Tyszanom nie udało się zatrzymać rozpędzonej katowickiej GieKSy, która w finałowej serii pewnie obroniła tytuł sprzed roku. Hokeiści tyskiej ekipy zakończyli sezon ze srebrem, co i tak nie jest złym wynikiem, wbrew przedsezonowym przewidywaniom.
– Wydaje mi się, że z perspektywy całego sezonu powinniśmy go uznać na plus. Wiadomo, że teraz na gorąco przemawia jeszcze gorycz porażki w tym finale. Nie osiągnęliśmy tego, co chcieliśmy ale udało się osiągnąć wiele: zdobyliśmy Puchar Polski, gdzie nikt na nas nie stawiał, weszliśmy do finału, odwracając półfinałową serię z Unią Oświęcim. Myślę, że to są nasze sukcesy, ale ciężko mówić o jakichś pozytywach jeśli przegrywamy finał 0:4 – dodał reprezentant Polski.
Mimo srebra, które zapewne tyszanom będzie lekko ciążyć na szyjach po porażce w finale, kapitan trójkolorowych nie zapomniał o podziękowaniach.
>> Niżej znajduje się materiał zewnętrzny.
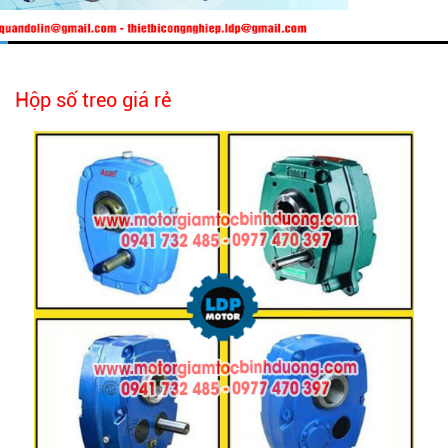
Hộp số treo giá rẻ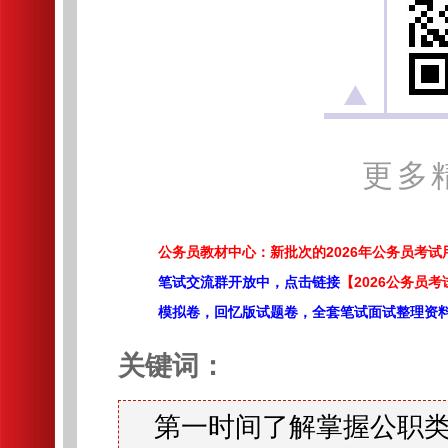
更多
公务员教材中心：新批次的2026年公务员考
笔试交流群开放中，点击链接
【2026公务员考
模拟卷，回忆版试题卷，全套笔试面试整理资
关键词：
第一时间了解掌握公职类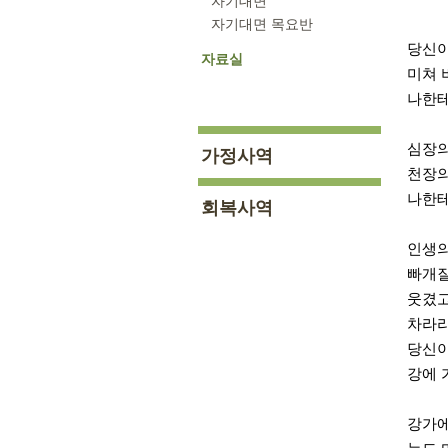
자기대면
자기대면 목요반
당신이
자료실
미쳐 
나한테
심장의
가정사역
천장의
나한테
회복사역
인생의
빠개질
웃겼고
차라리
당신이
강에 
강가에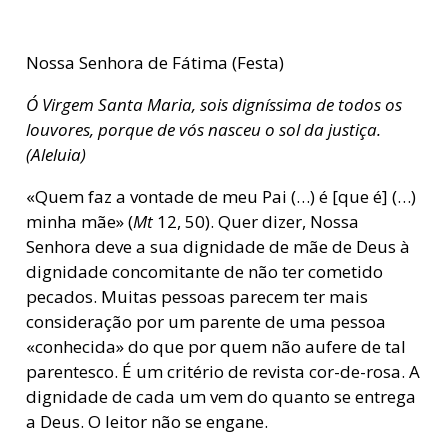
Nossa Senhora de Fátima (Festa)
Ó Virgem Santa Maria, sois digníssima de todos os
louvores, porque de vós nasceu o sol da justiça.
(Aleluia)
«Quem faz a vontade de meu Pai (…) é [que é] (…)
minha mãe» (
Mt
12, 50). Quer dizer, Nossa
Senhora deve a sua dignidade de mãe de Deus à
dignidade concomitante de não ter cometido
pecados. Muitas pessoas parecem ter mais
consideração por um parente de uma pessoa
«conhecida» do que por quem não aufere de tal
parentesco. É um critério de revista cor-de-rosa. A
dignidade de cada um vem do quanto se entrega
a Deus. O leitor não se engane.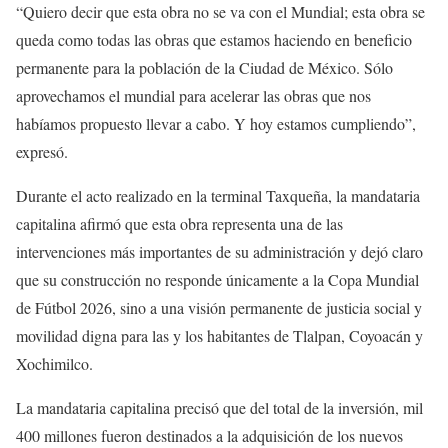
“Quiero decir que esta obra no se va con el Mundial; esta obra se
queda como todas las obras que estamos haciendo en beneficio
permanente para la población de la Ciudad de México. Sólo
aprovechamos el mundial para acelerar las obras que nos
habíamos propuesto llevar a cabo. Y hoy estamos cumpliendo”,
expresó.
Durante el acto realizado en la terminal Taxqueña, la mandataria
capitalina afirmó que esta obra representa una de las
intervenciones más importantes de su administración y dejó claro
que su construcción no responde únicamente a la Copa Mundial
de Fútbol 2026, sino a una visión permanente de justicia social y
movilidad digna para las y los habitantes de Tlalpan, Coyoacán y
Xochimilco.
La mandataria capitalina precisó que del total de la inversión, mil
400 millones fueron destinados a la adquisición de los nuevos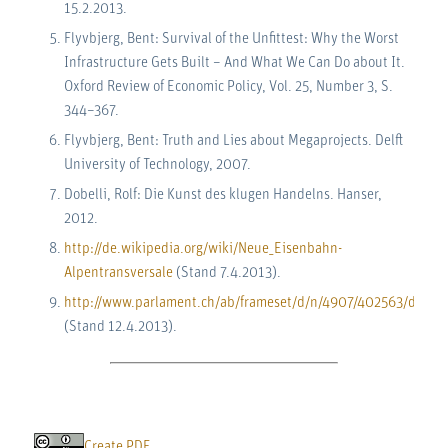
15.2.2013.
Flyvbjerg, Bent: Survival of the Unfittest: Why the Worst
Infrastructure Gets Built – And What We Can Do about It.
Oxford Review of Economic Policy, Vol. 25, Number 3, S.
344–367.
Flyvbjerg, Bent: Truth and Lies about Megaprojects. Delft
University of Technology, 2007.
Dobelli, Rolf: Die Kunst des klugen Handelns. Hanser,
2012.
http://de.wikipedia.org/wiki/Neue_Eisenbahn-
Alpentransversale
(Stand 7.4.2013).
http://www.parlament.ch/ab/frameset/d/n/4907/402563/d_n_
(Stand 12.4.2013).
Create PDF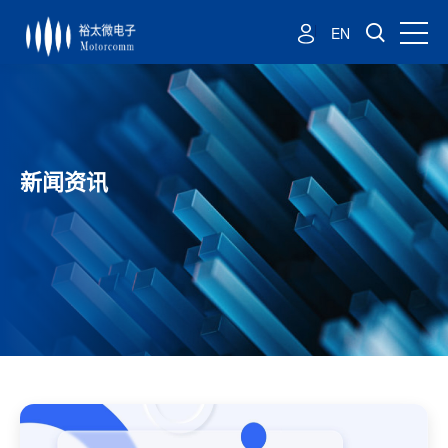
EN
新闻资讯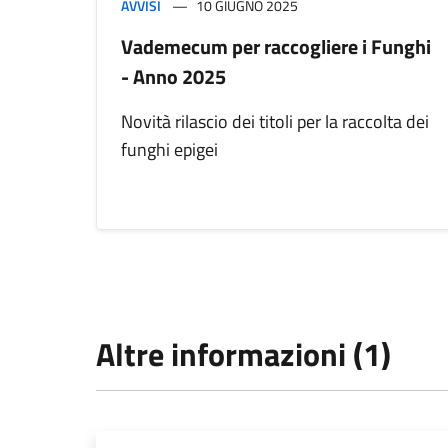
AVVISI
10 GIUGNO 2025
Vademecum per raccogliere i Funghi
- Anno 2025
Novità rilascio dei titoli per la raccolta dei
funghi epigei
Altre informazioni (1)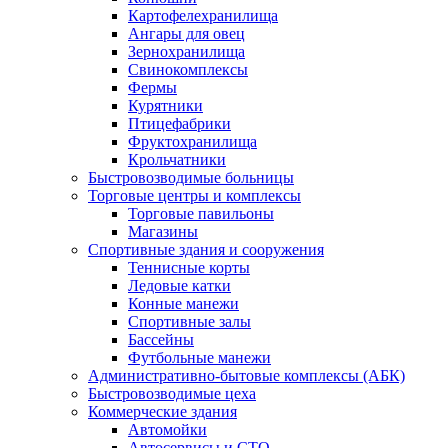
Картофелехранилища
Ангары для овец
Зернохранилища
Свинокомплексы
Фермы
Курятники
Птицефабрики
Фруктохранилища
Крольчатники
Быстровозводимые больницы
Торговые центры и комплексы
Торговые павильоны
Магазины
Спортивные здания и сооружения
Теннисные корты
Ледовые катки
Конные манежи
Спортивные залы
Бассейны
Футбольные манежи
Административно-бытовые комплексы (АБК)
Быстровозводимые цеха
Коммерческие здания
Автомойки
Автосервисы и СТО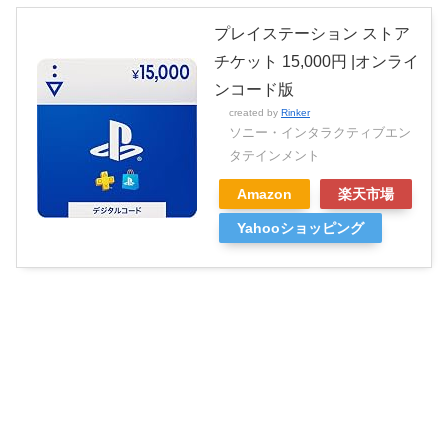
プレイステーション ストア
チケット 15,000円 |オンライ
ンコード版
created by
Rinker
ソニー・インタラクティブエン
タテインメント
Amazon
楽天市場
Yahooショッピング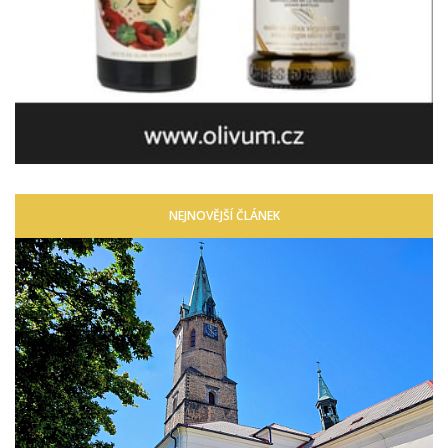
NEJNOVĚJŠÍ ČLÁNEK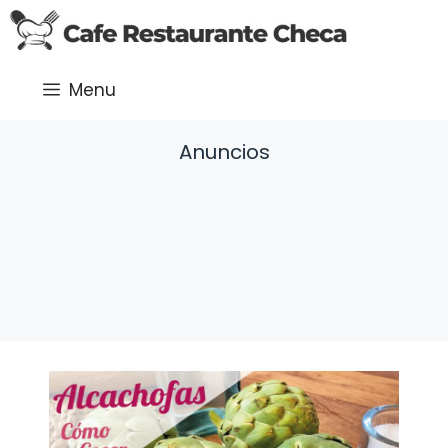
Saltar
al
contenido
Menu
Anuncios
– Chciałbym jeszcze z tego miejsca podziękować wszystkim zawodnikom, kolegom z drużyny, wszystkim działaczom, którzy przy tej drużynie były. Również chcę podziękować naszym rodzinom, które wspierały nas przez cały sezon. Na zakończenie dziękuję również kibicom, którzy wspierali nas od początku sezonu. To było coś wspaniałego i momenty, kiedy witali nas po powrotach z Pucharem Polski lub po wygraniu rywalizacji półfinałowej na pewno zapamiętamy do końca życia. Dziękuję, byliście wspaniali – zakończył Filip Komorski.